The acute angle between the lines joining the origin to the points of intersection of the line $ \sqrt{3}x+y=2 $ and the circle is $ {{x}^{2}}+{{y}^{2}}=4, $ is
Equation of line is $ \sqrt{3}x+y=2 $ ...(i) and equation of circle is $ {{x}^{2}}+{{y}^{2}}=4 $ ...(ii) From Eqs. (i) and (ii), we get $ {{x}^{2}}+2{{(-\sqrt{3}x)}^{2}}=4 $
$ \Rightarrow $ $ {{x}^{2}}+4+3{{x}^{2}}-4\sqrt{3}x=4 $
$ \Rightarrow $ $ 4{{x}^{2}}-4\sqrt{3}x=0 $
$ \Rightarrow $ $ x(x-\sqrt{3})=0 $
$ \Rightarrow $ $ x=0,\sqrt{3} $
$ \therefore $ Points of intersection of line and circle are (0,2) and $ (\sqrt{3},-1) $ . Slope of line joining (0, 0) and (0, 2)

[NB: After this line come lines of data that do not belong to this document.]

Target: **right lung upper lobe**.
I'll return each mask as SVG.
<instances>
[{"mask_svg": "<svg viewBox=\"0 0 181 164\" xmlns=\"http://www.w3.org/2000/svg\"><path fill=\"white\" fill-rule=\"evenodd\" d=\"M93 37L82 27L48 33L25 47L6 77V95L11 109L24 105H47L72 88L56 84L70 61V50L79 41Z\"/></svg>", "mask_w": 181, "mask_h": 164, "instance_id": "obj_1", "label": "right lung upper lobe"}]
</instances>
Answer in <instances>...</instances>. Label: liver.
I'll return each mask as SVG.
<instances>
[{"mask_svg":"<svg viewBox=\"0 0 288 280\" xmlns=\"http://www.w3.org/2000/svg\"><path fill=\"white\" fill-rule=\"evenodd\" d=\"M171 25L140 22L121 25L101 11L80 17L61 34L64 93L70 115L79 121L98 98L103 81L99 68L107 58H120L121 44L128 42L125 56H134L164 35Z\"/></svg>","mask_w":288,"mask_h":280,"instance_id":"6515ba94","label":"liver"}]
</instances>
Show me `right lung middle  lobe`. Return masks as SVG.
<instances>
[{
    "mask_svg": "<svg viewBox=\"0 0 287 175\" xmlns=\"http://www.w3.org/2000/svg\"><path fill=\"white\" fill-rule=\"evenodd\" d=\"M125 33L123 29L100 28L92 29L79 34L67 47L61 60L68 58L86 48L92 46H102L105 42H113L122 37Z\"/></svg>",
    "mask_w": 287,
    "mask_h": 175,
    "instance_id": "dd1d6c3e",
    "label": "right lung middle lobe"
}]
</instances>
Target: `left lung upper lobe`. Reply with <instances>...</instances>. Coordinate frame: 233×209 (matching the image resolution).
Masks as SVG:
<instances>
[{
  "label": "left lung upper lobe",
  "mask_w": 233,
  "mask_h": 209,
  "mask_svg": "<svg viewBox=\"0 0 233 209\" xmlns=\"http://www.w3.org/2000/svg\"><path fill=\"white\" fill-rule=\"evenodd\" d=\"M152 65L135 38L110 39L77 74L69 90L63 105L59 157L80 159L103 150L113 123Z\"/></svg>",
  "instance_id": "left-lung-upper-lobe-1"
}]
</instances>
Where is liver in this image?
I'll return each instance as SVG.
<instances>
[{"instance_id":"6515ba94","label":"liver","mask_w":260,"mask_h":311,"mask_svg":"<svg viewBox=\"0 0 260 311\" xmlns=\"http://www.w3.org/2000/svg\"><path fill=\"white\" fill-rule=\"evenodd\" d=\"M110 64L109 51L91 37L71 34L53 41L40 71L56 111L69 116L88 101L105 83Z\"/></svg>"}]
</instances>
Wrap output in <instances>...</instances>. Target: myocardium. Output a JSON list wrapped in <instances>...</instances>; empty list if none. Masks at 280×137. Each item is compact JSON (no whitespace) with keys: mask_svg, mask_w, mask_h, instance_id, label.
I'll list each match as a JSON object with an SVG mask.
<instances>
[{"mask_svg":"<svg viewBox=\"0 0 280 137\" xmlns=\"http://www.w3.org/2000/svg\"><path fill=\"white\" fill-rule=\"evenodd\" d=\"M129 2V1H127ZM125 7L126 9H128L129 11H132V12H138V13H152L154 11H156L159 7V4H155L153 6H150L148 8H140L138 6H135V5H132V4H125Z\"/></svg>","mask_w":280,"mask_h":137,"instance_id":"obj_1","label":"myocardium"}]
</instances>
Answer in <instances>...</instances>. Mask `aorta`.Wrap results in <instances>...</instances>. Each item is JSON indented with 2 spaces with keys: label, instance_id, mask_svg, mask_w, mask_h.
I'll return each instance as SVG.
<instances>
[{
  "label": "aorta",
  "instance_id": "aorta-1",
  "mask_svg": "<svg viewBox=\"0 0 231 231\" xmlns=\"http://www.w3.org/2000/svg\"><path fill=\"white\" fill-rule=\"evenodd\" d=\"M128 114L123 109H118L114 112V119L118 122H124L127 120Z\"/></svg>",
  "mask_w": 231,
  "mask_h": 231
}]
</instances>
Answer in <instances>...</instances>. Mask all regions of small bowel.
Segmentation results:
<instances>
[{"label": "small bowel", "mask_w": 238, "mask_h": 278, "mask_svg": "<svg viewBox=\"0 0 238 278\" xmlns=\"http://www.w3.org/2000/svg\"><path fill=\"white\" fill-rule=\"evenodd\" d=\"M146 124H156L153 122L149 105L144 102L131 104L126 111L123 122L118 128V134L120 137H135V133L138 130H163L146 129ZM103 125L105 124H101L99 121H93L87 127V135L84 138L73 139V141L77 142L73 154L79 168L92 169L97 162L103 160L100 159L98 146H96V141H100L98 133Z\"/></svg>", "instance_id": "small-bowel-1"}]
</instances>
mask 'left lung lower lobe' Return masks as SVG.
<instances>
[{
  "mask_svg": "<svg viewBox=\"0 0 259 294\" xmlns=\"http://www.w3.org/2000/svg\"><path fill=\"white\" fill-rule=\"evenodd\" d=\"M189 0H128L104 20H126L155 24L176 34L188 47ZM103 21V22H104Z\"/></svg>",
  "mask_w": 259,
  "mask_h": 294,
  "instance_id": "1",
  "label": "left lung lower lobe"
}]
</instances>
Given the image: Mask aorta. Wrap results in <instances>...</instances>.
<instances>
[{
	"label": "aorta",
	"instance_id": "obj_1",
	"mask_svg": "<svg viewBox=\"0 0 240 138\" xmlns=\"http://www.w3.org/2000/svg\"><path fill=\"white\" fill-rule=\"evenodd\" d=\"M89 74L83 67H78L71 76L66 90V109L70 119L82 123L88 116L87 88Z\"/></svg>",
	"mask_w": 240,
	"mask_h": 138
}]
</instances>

$=\frac{2-0}{0-0}=\infty \Rightarrow {{\theta }_{1}}=\frac{\pi }{2} $ And slope of line joining (0, 0) and $ (\sqrt{3},-1) $
$=\frac{-1}{\sqrt{3}}\Rightarrow {{\theta }_{2}}=\frac{\pi }{6} $ .
Required angle
$=\frac{\pi }{2}-\frac{\pi }{6}=\frac{\pi }{3} $